Amarista shouldn’t be getting starting assignments in San Diego, but he should be on that team as the utility player, always available to come off the bench at any time, just like Holt does in Boston and would think Toronto could find a roster sport for Kawasaki before now also. Sometimes it’s more than just the numbers with what a player brings to a team.
I’ll take the better performer over the better trier.
I agree these guys have a,really hard job, speaking of Major league players . But by the Same token they are payed to do a Job , Not for being the trying mentality. Would our Companies pay us if we just showed up to tried to Work !
If your in the American League east, your in with the Big Boys of Boston and New York. Blue Jays need to consider that or request move to American League central.
I’d much rather be in with “Big Boys of Boston and New York” than the Royals or Tigers at this point.
Yeah.. Can count on those 2 making an impact acquisition (or 2) if/when either is still in the thick of it by the end of June and forget it for KC, iffy situation with detroit on a single acquisition you could call impact. Nobody ever can deny both Boston/NYY were afraid to pull the trigger on a deal of any size during the season and neither is afraid to go over the salary cap.
Boston may have the edge in kids they “could” give up, though with the Yank’s, it that they will willingly deal anything they have and always will to get a win, especially heading onto 3y without a PO birth. I can see them making more than 1 huge deal quick.

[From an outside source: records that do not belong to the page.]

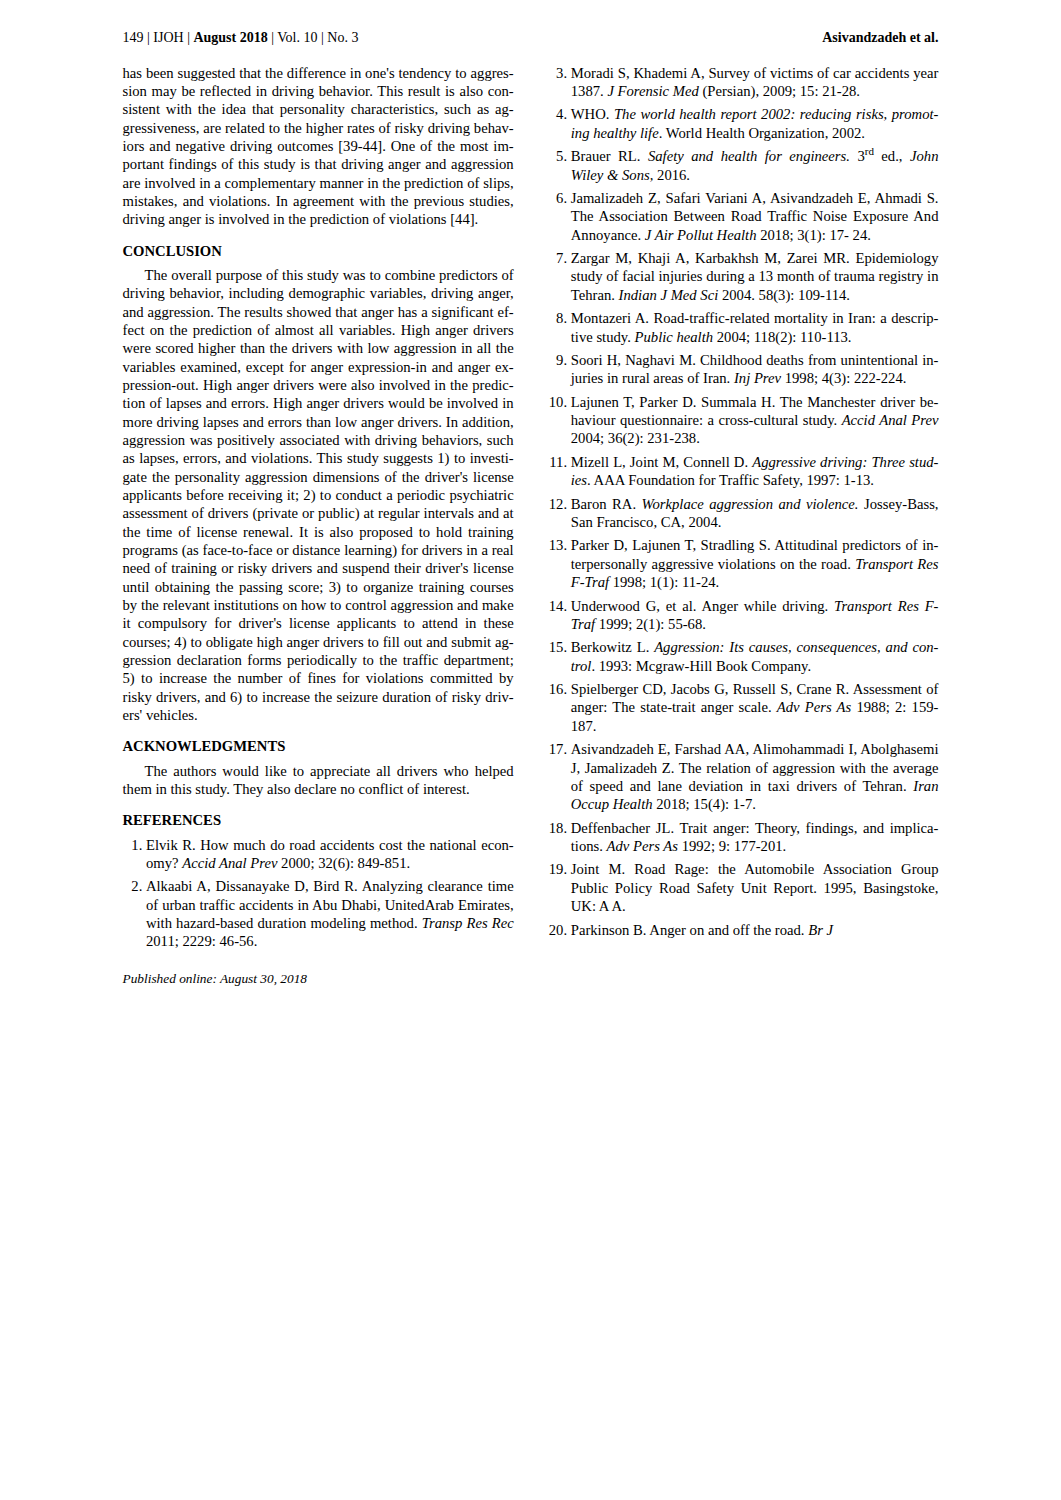149 | IJOH | August 2018 | Vol. 10 | No. 3
Asivandzadeh et al.
has been suggested that the difference in one's tendency to aggression may be reflected in driving behavior. This result is also consistent with the idea that personality characteristics, such as aggressiveness, are related to the higher rates of risky driving behaviors and negative driving outcomes [39-44]. One of the most important findings of this study is that driving anger and aggression are involved in a complementary manner in the prediction of slips, mistakes, and violations. In agreement with the previous studies, driving anger is involved in the prediction of violations [44].
Conclusion
The overall purpose of this study was to combine predictors of driving behavior, including demographic variables, driving anger, and aggression. The results showed that anger has a significant effect on the prediction of almost all variables. High anger drivers were scored higher than the drivers with low aggression in all the variables examined, except for anger expression-in and anger expression-out. High anger drivers were also involved in the prediction of lapses and errors. High anger drivers would be involved in more driving lapses and errors than low anger drivers. In addition, aggression was positively associated with driving behaviors, such as lapses, errors, and violations. This study suggests 1) to investigate the personality aggression dimensions of the driver's license applicants before receiving it; 2) to conduct a periodic psychiatric assessment of drivers (private or public) at regular intervals and at the time of license renewal. It is also proposed to hold training programs (as face-to-face or distance learning) for drivers in a real need of training or risky drivers and suspend their driver's license until obtaining the passing score; 3) to organize training courses by the relevant institutions on how to control aggression and make it compulsory for driver's license applicants to attend in these courses; 4) to obligate high anger drivers to fill out and submit aggression declaration forms periodically to the traffic department; 5) to increase the number of fines for violations committed by risky drivers, and 6) to increase the seizure duration of risky drivers' vehicles.
Acknowledgments
The authors would like to appreciate all drivers who helped them in this study. They also declare no conflict of interest.
References
Elvik R. How much do road accidents cost the national economy? Accid Anal Prev 2000; 32(6): 849-851.
Alkaabi A, Dissanayake D, Bird R. Analyzing clearance time of urban traffic accidents in Abu Dhabi, UnitedArab Emirates, with hazard-based duration modeling method. Transp Res Rec 2011; 2229: 46-56.
Moradi S, Khademi A, Survey of victims of car accidents year 1387. J Forensic Med (Persian), 2009; 15: 21-28.
WHO. The world health report 2002: reducing risks, promoting healthy life. World Health Organization, 2002.
Brauer RL. Safety and health for engineers. 3rd ed., John Wiley & Sons, 2016.
Jamalizadeh Z, Safari Variani A, Asivandzadeh E, Ahmadi S. The Association Between Road Traffic Noise Exposure And Annoyance. J Air Pollut Health 2018; 3(1): 17- 24.
Zargar M, Khaji A, Karbakhsh M, Zarei MR. Epidemiology study of facial injuries during a 13 month of trauma registry in Tehran. Indian J Med Sci 2004. 58(3): 109-114.
Montazeri A. Road-traffic-related mortality in Iran: a descriptive study. Public health 2004; 118(2): 110-113.
Soori H, Naghavi M. Childhood deaths from unintentional injuries in rural areas of Iran. Inj Prev 1998; 4(3): 222-224.
Lajunen T, Parker D. Summala H. The Manchester driver behaviour questionnaire: a cross-cultural study. Accid Anal Prev 2004; 36(2): 231-238.
Mizell L, Joint M, Connell D. Aggressive driving: Three studies. AAA Foundation for Traffic Safety, 1997: 1-13.
Baron RA. Workplace aggression and violence. Jossey-Bass, San Francisco, CA, 2004.
Parker D, Lajunen T, Stradling S. Attitudinal predictors of interpersonally aggressive violations on the road. Transport Res F-Traf 1998; 1(1): 11-24.
Underwood G, et al. Anger while driving. Transport Res F-Traf 1999; 2(1): 55-68.
Berkowitz L. Aggression: Its causes, consequences, and control. 1993: Mcgraw-Hill Book Company.
Spielberger CD, Jacobs G, Russell S, Crane R. Assessment of anger: The state-trait anger scale. Adv Pers As 1988; 2: 159-187.
Asivandzadeh E, Farshad AA, Alimohammadi I, Abolghasemi J, Jamalizadeh Z. The relation of aggression with the average of speed and lane deviation in taxi drivers of Tehran. Iran Occup Health 2018; 15(4): 1-7.
Deffenbacher JL. Trait anger: Theory, findings, and implications. Adv Pers As 1992; 9: 177-201.
Joint M. Road Rage: the Automobile Association Group Public Policy Road Safety Unit Report. 1995, Basingstoke, UK: A A.
Parkinson B. Anger on and off the road. Br J
Published online: August 30, 2018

As if requesting a move to the AL Central would change anything (and also be incredibly unrealistic).
I would much rather they not be in the AL East, as they would have made the playoffs regularly in any other division over the past 2 decades, but it’s not up to them.
However, the AL East is all terrible this year, and the Yanks and Sox don’t have great teams either so…..
Then finish LAST !
tonight’s series opener in *Toronto 🙂
But New York and Boston want to Win more than Blue Jays Management, can’t competent with ruthless ownership of those Clubs! ,Toronto has to have that mentality .
As much as I like Muni his AAA numbers shouldn’t warrant a call up. The
only reason I can think of for his call up would be a diversionary
tactic directed at fans on the recent crappy play of the team.
They needed a middle infielder for the weekend, he’s gone on Monday when Reyes is back….. What would your solution have been???